*** Opening of SUPPLIED DATA ***
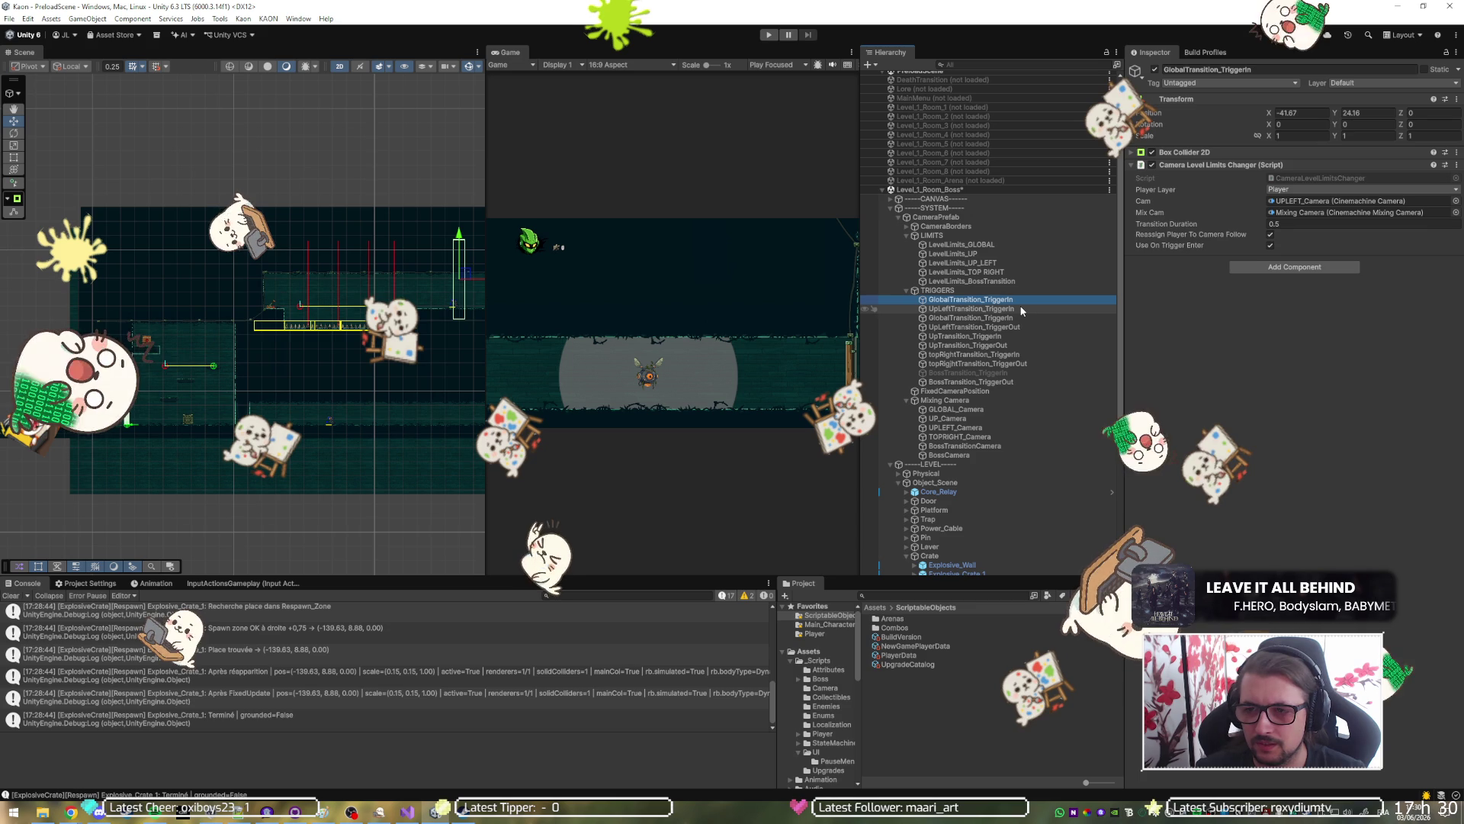
{"action": "left_click", "coordinate": [1014, 307]}
{"action": "mouse_move", "coordinate": [991, 299]}
{"action": "left_mouse_down"}
{"action": "mouse_move", "coordinate": [1014, 300]}
{"action": "mouse_move", "coordinate": [1007, 420]}
{"action": "mouse_move", "coordinate": [1203, 204]}
{"action": "mouse_move", "coordinate": [1296, 202]}
{"action": "left_mouse_up"}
*** Close of SUPPLIED DATA ***
Exclude the pictures and print the rest of the data exactly.

▶ **EXERCISE OUTPUT**
{"action": "left_click", "coordinate": [1014, 307]}
{"action": "mouse_move", "coordinate": [991, 299]}
{"action": "left_mouse_down"}
{"action": "mouse_move", "coordinate": [1014, 300]}
{"action": "mouse_move", "coordinate": [1007, 420]}
{"action": "mouse_move", "coordinate": [1203, 204]}
{"action": "mouse_move", "coordinate": [1296, 202]}
{"action": "left_mouse_up"}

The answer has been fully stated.